[start of Raw data]
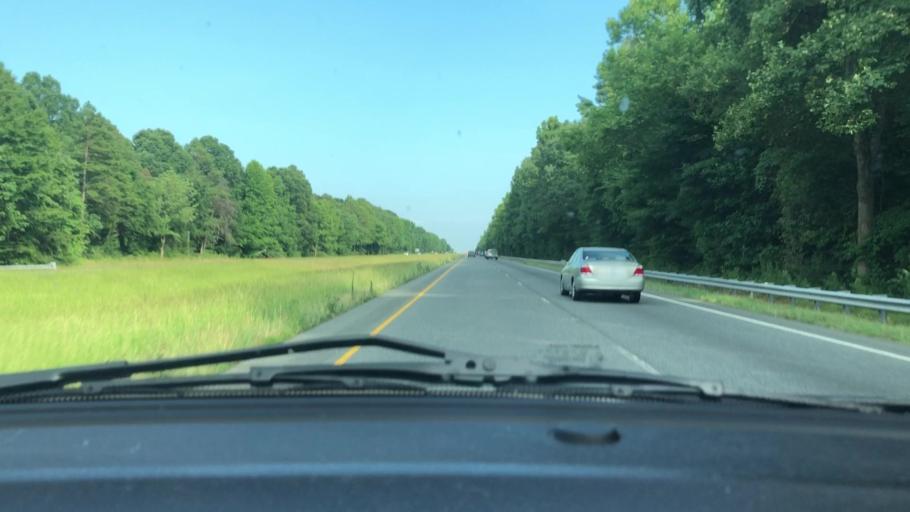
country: US
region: North Carolina
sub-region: Randolph County
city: Liberty
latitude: 35.8397
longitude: -79.5961
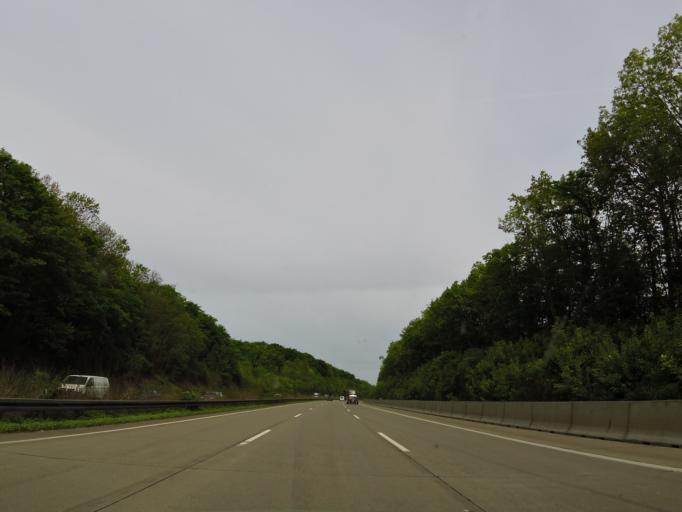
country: DE
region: Lower Saxony
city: Hildesheim
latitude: 52.1359
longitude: 10.0172
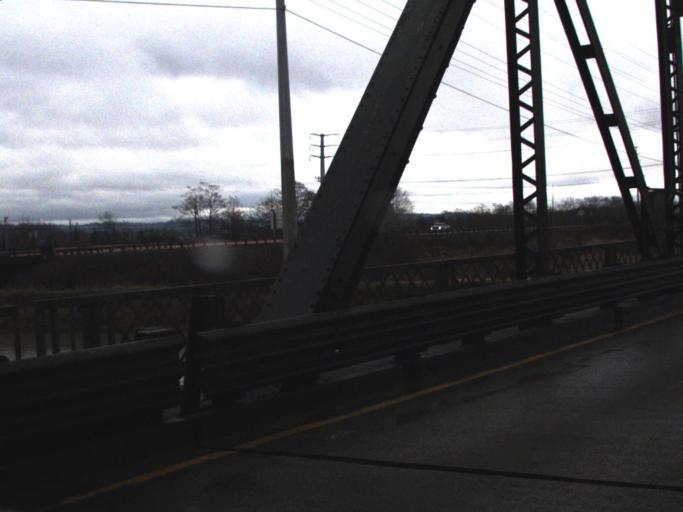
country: US
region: Washington
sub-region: Snohomish County
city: Marysville
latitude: 48.0359
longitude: -122.1825
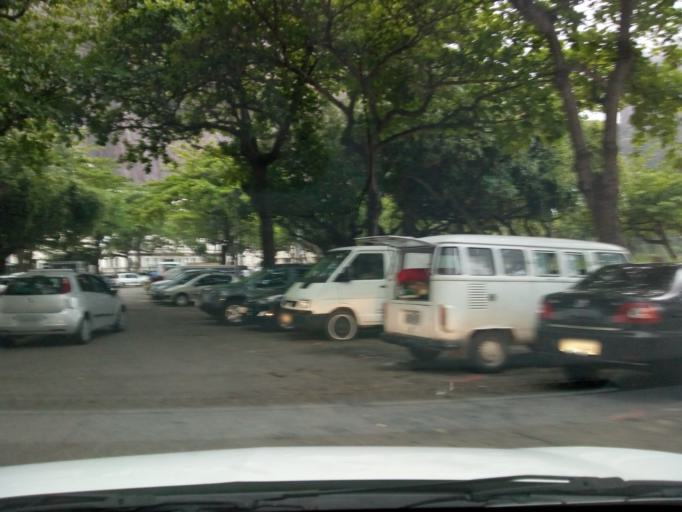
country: BR
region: Rio de Janeiro
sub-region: Rio De Janeiro
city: Rio de Janeiro
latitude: -22.9555
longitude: -43.1656
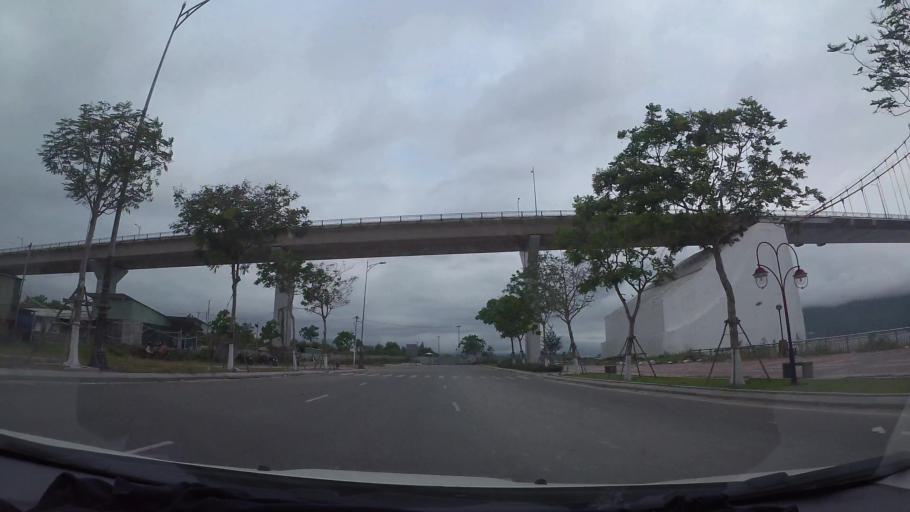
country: VN
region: Da Nang
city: Da Nang
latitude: 16.0929
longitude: 108.2175
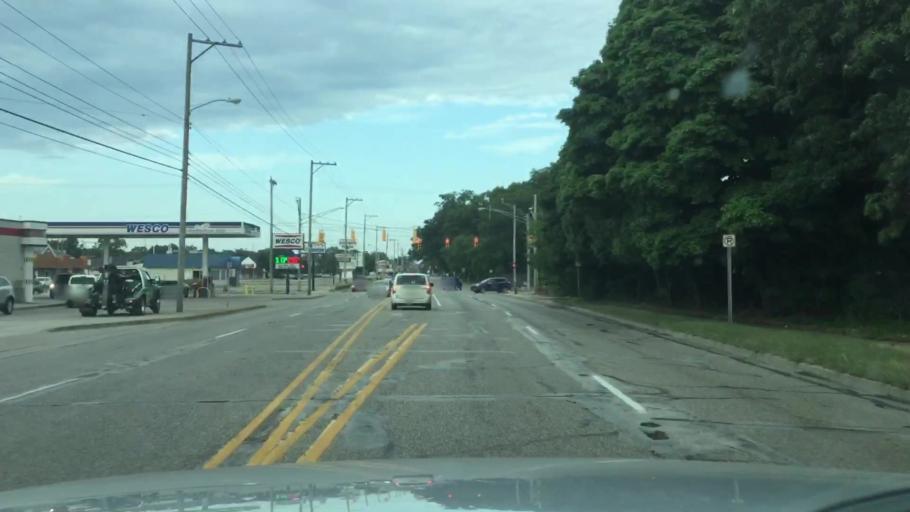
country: US
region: Michigan
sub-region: Muskegon County
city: Roosevelt Park
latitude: 43.2056
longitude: -86.2769
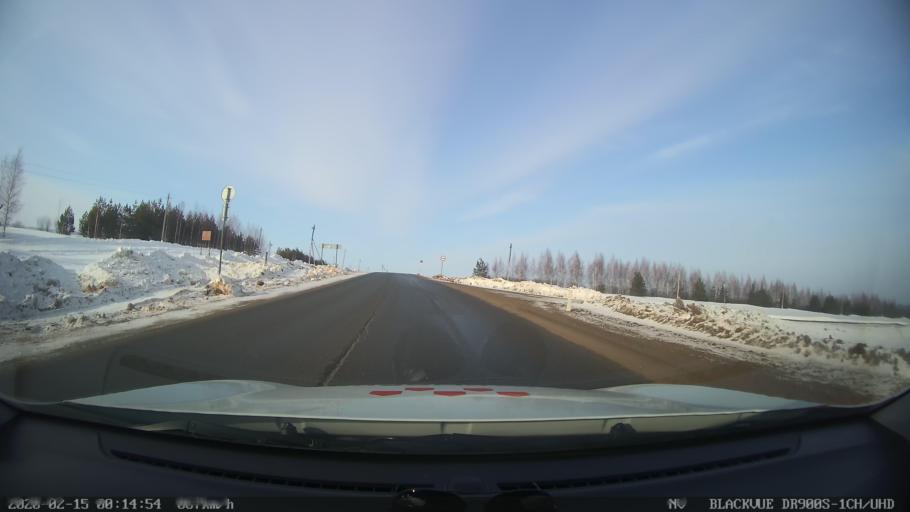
[end of Raw data]
▶ _Exercise objective_
State how many lines in the entries above contain the string "region", treating uppercase and lowercase as different. Give only the number.

▶ _Solution_
10